--- PAGE EXCERPT ---
Thursday, 24 April 2014

columns (2)

this is my second post about this topic: storing data in a column-oriented form. You can find the first post here.

In the first post the way how the data is stored was not changed; it was still a MyISAM-file in a pure form. With the algorithm presented in this post this will change, but only a little bit: I will add one more file in which the data is stored in a column-oriented form.

warning

The goal is to show how to speed-up a SELECT-statements (and if this is possible). The code presented here is not production-ready, it is (as written before) a proof of concept. It does not contain so may hardcoded details of the query as the code of the first shot did but it still is not generally usable. It lacks error-checking, handling of all possible cases, handling of concurrent access (no locking) and so son. And it is not thoroughly tested.

Nevertheless I hope to show what we can expect if we follow this route.

algorithm

Adding to the datafile of a MyISAM-table I want to store the data of one (or more) column(s) in an additional file.

In MySQL/MariaDB the data is organized as a database (= a folder) and in this database as tables, each table is represented as one file. This is valid for the MyISAM-engine, other engines can handle this differently. We will base our test-engine on MyISAM so we will follow this route.

--- RAW DATA ---
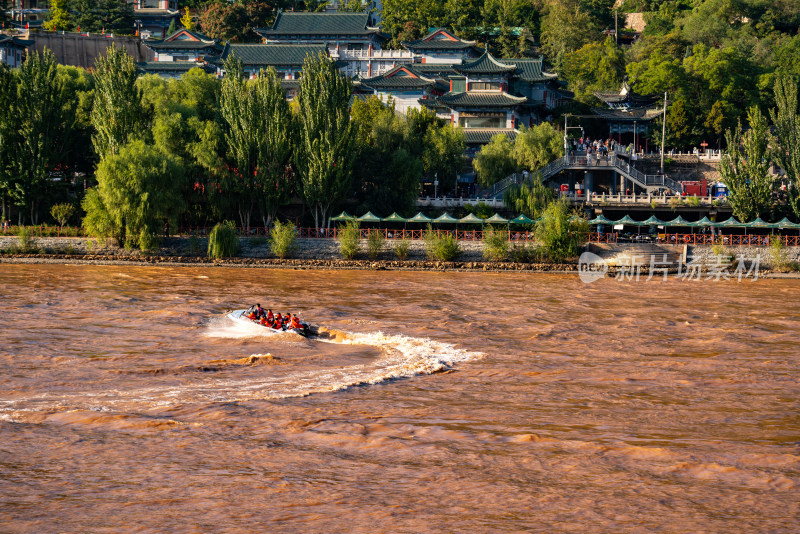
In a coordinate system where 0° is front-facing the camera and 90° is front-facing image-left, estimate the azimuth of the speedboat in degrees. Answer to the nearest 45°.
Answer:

--- PROMPT 1 ---
Would you write out the passage of the post on column-oriented storage starting at "In the first" and ending at "we follow this route."?
--- PROMPT 2 ---
Can you pick up the post on column-oriented storage after its last sentence and carry it on?
The material has no role in this.

--- WRITTEN ANSWER 1 ---
In the first post the way how the data is stored was not changed; it was still a MyISAM-file in a pure form. With the algorithm presented in this post this will change, but only a little bit: I will add one more file in which the data is stored in a column-oriented form.

warning

The goal is to show how to speed-up a SELECT-statements (and if this is possible). The code presented here is not production-ready, it is (as written before) a proof of concept. It does not contain so may hardcoded details of the query as the code of the first shot did but it still is not generally usable. It lacks error-checking, handling of all possible cases, handling of concurrent access (no locking) and so son. And it is not thoroughly tested.

Nevertheless I hope to show what we can expect if we follow this route.

--- WRITTEN ANSWER 2 ---
On my PC here the data is organized on the disk in this directory: ~/MariaDB/data/
and in this folder I have a database TestCol with tables TestBig and TestSmall. So one can find the table TestBig in ~/MariaDB/data/TestCol/TestBig.MYD.

For storing the additional data I will create a subdirectory in this folder and give it the name of the table and append '.cols'. In this folder I will create a file with the name of the column appended by '.column' for storing the values of the column in a different form. Let's assume a columnar-storage of the values of the column Hersteller of the table TestMyCols1Big, then the location of the new file will be: ~/MariaDB/data/TestCol/TestMyCols1Big.cols/Herteller.column. This gives us unique path-names for the files.

In such a column-file the data will be stored in entries with this structure:
  • len of the value = 1 byte
  • the value in the internal representation = no. of bytes as described before
  • the file-offset of the record in the MYD-file = 4 bytes
There are some restrictions introduced here: this algo can only handle VARCHARs up to 255 byte in length. And it can only handle datafiles up to 4GB in size, not bigger ones (MyISAM can). For our tests this should be sufficient.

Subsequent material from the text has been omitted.